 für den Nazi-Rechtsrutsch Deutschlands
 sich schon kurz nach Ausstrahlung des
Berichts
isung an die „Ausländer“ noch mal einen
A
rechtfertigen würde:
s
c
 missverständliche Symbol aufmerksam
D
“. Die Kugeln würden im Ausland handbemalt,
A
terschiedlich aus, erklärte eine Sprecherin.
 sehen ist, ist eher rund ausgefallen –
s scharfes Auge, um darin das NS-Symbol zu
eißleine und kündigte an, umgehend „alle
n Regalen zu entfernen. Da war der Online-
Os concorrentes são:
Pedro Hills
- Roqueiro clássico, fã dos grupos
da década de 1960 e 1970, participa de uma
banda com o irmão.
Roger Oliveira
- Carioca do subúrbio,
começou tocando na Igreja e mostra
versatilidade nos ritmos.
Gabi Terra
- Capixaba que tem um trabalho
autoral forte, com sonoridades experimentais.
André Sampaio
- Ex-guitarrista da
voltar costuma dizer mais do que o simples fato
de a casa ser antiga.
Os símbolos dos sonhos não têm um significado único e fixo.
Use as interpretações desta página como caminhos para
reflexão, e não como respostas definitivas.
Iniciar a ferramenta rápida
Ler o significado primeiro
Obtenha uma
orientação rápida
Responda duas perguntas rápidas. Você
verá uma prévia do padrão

==

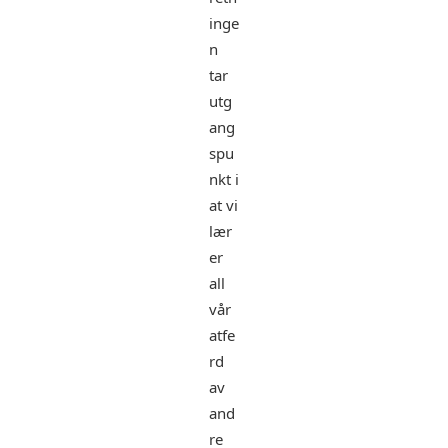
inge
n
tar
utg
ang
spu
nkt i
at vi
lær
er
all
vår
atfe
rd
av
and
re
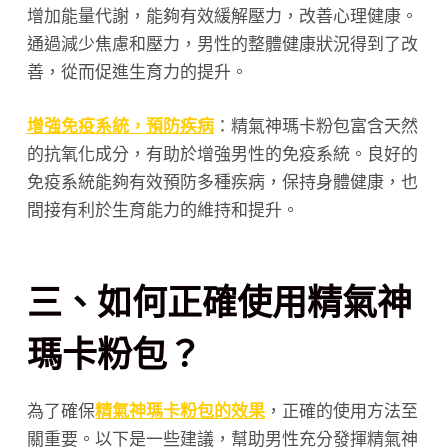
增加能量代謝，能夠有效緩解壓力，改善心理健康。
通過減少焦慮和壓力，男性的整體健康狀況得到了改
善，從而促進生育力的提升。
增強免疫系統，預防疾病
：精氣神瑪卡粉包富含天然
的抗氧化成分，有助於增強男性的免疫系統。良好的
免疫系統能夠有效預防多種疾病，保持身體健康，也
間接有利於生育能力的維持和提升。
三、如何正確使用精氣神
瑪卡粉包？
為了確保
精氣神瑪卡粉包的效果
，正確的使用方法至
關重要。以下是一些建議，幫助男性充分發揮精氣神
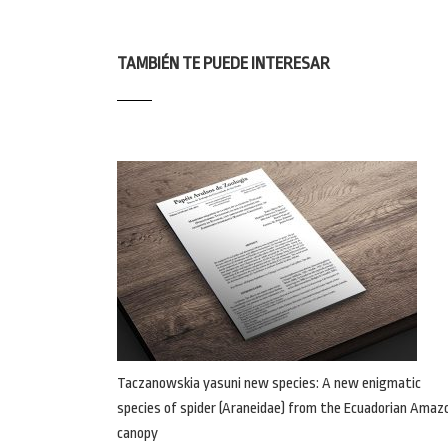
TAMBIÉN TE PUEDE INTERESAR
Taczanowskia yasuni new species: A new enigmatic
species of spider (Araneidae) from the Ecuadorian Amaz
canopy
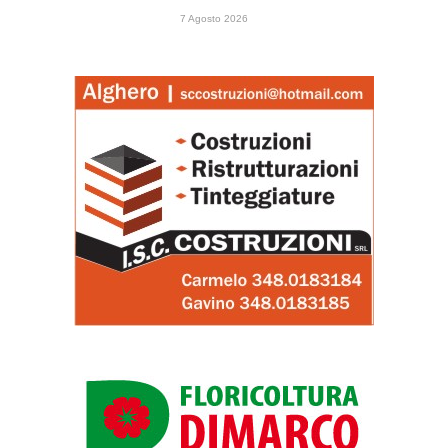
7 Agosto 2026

==

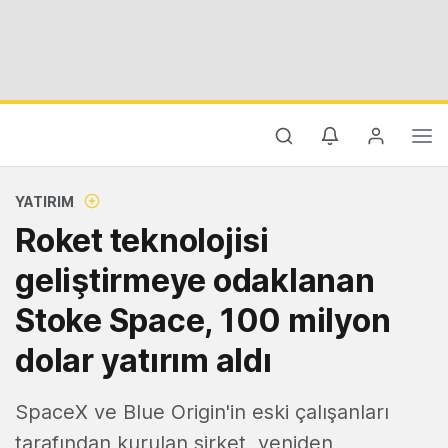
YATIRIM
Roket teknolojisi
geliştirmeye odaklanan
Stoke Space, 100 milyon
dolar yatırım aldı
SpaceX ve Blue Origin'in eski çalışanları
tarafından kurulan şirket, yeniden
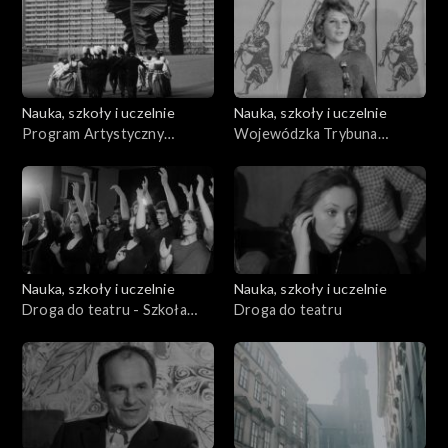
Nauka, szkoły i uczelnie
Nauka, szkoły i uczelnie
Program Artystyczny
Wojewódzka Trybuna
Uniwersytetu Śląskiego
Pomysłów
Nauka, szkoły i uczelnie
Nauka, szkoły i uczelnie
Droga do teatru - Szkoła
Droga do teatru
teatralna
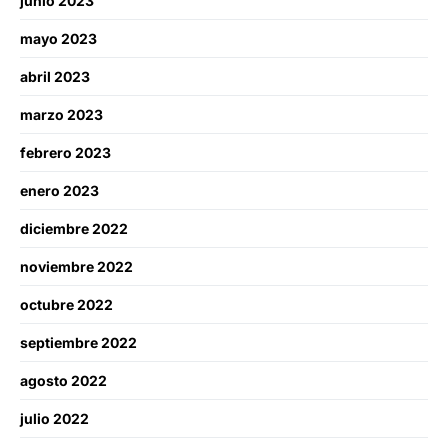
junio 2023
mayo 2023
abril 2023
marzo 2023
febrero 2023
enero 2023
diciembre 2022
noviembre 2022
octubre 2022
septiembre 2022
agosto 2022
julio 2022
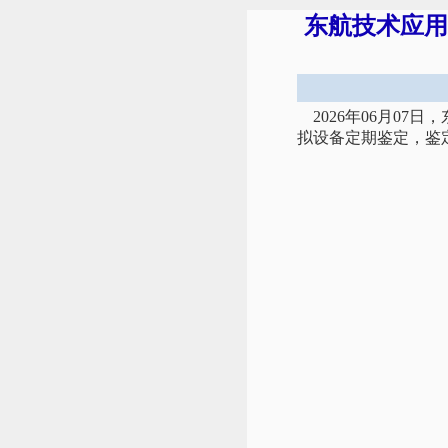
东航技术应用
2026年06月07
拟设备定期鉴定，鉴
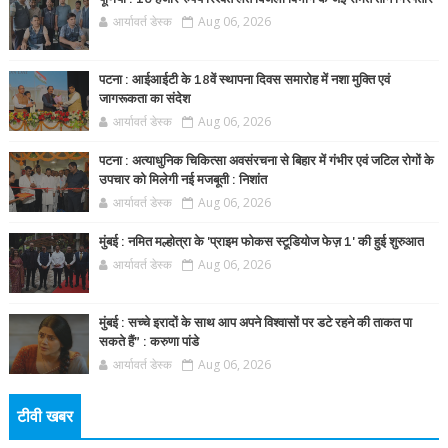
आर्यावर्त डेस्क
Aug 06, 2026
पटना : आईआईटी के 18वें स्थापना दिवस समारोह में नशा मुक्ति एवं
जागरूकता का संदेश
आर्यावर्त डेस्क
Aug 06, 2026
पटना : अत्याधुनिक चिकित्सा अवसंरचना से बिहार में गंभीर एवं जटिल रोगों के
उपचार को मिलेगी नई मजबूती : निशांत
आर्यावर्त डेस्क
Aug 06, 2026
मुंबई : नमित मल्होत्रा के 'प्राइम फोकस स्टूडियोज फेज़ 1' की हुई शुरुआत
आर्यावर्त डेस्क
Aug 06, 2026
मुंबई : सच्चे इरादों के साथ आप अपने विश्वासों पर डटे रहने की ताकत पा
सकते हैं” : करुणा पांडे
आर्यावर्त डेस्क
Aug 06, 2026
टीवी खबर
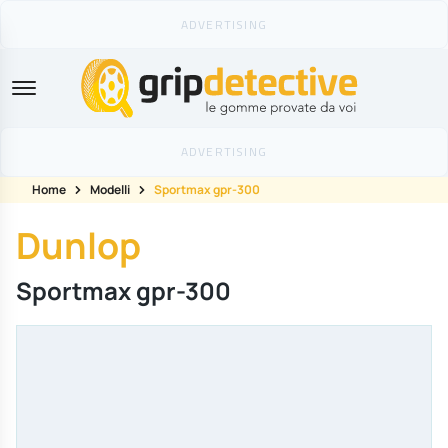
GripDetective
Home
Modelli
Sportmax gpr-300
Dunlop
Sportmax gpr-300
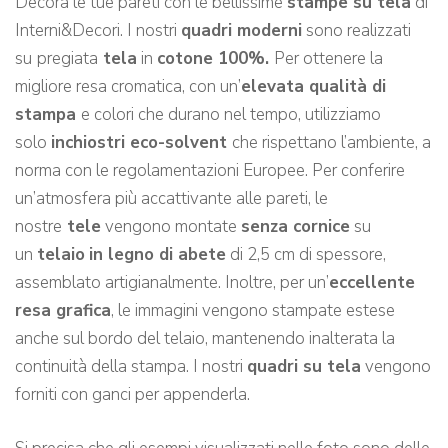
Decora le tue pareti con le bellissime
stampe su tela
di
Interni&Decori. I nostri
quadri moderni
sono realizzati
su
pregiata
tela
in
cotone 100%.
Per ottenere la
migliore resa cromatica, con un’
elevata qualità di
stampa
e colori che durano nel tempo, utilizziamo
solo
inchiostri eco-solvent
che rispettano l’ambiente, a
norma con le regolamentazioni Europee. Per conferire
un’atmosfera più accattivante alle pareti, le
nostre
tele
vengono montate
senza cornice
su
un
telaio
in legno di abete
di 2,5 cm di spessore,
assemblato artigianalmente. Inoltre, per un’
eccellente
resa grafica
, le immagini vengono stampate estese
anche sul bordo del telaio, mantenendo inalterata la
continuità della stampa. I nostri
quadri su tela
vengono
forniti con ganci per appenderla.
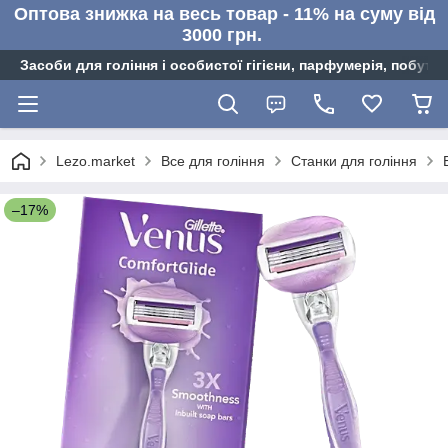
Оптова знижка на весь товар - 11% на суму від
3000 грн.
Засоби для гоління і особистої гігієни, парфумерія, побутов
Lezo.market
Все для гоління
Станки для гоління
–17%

Your instructions: Copy every line of the records above that contains the string "Droga", one line per row.

Expected answer:
Droga do teatru - Szkoła
Droga do teatru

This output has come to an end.